Checked on my side, works super.
works for me too!
Hey guys, sorry to re-open this thread, but I've been noticing that my GP samples are also all returning NaN values. Is there something I can do about this or should I continue waiting for other PRs to come in?
In case you want an example of this, I have it up here. The GP stuff is towards the bottom of the notebook. (I'm doing some crazy experimental stuff on this, but if you have input on the science, I'd love to hear!!)
Pardon my "noobness" on this, still picking things up and learning through examples.

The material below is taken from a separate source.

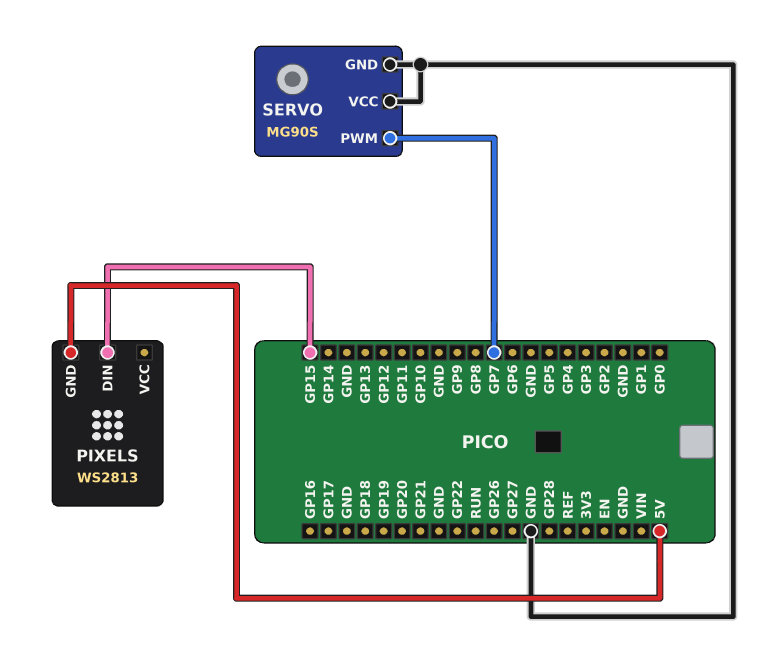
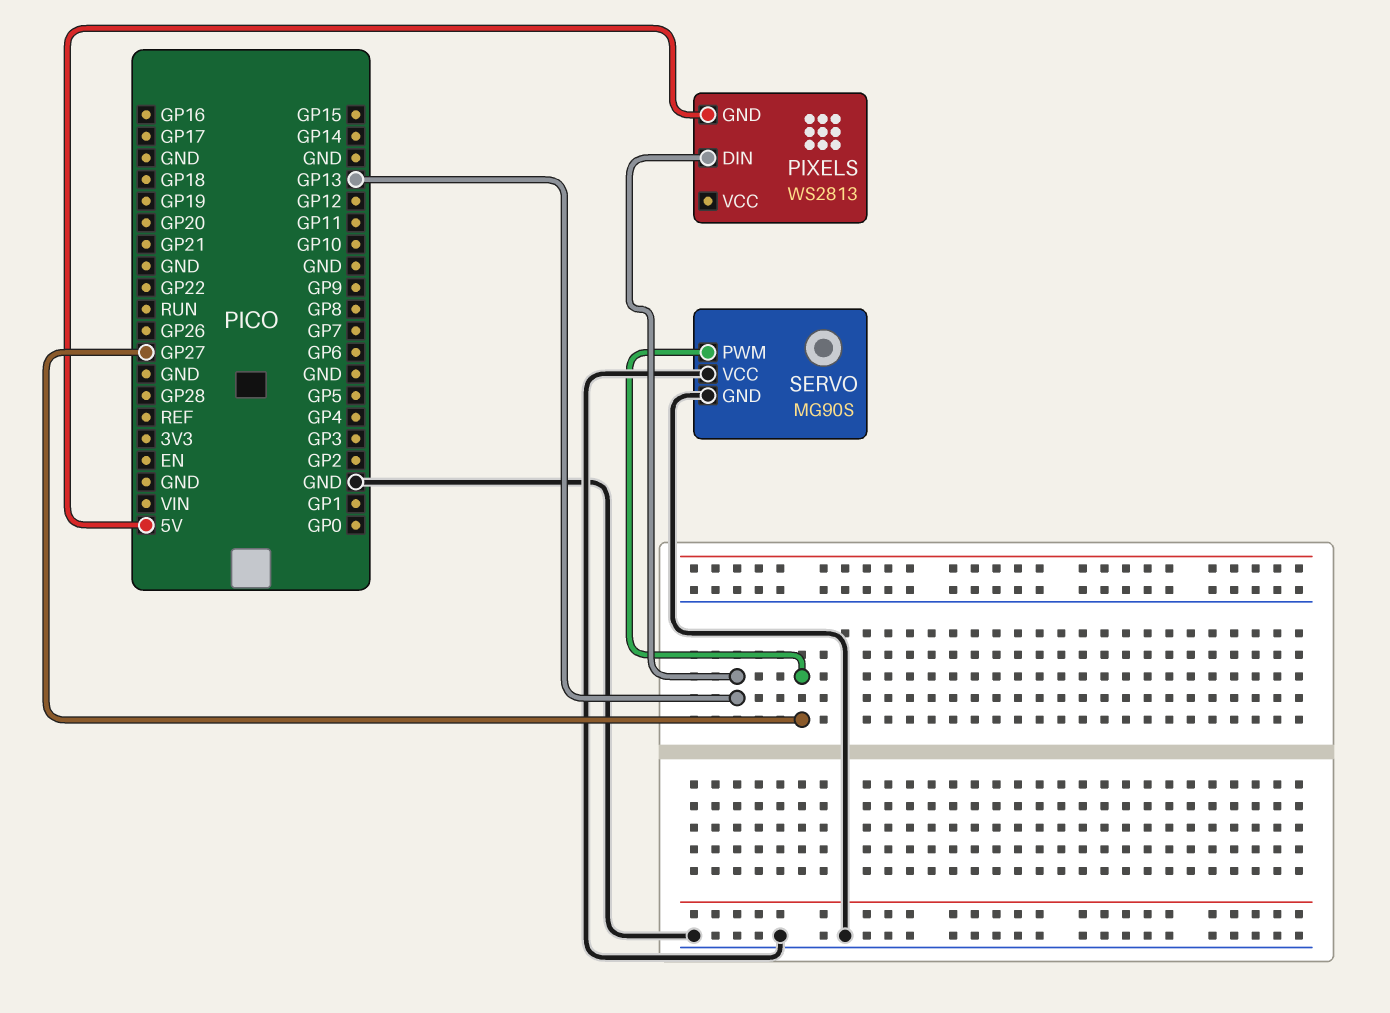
PIXELS pin DIN: GP15 -> GP13
SERVO pin PWM: GP7 -> GP27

I'll have a look tomorrow.
@aseyboldt thanks a ton! If it helps, my environment is setup as such:
They all reside together in a separate conda environment.
Hi @twiecki. gp.sample_gp still returns a lot of nan. But not all values are nan.
I have pymc3 of version 3.1.
Could you post an example that fails? Would be happy to take a look
Also pip version of the package doesn't have chol_const in gp.sample_gp.
yup, it looks like that bug was fixed 4 days ago in #2373. I'd strongly recommend keeping it set to True. Do you get nans when chol_const = True?
@bwengals Yeah, It worked. All I needed to do is to reinstall pymc3 by cloning the repository.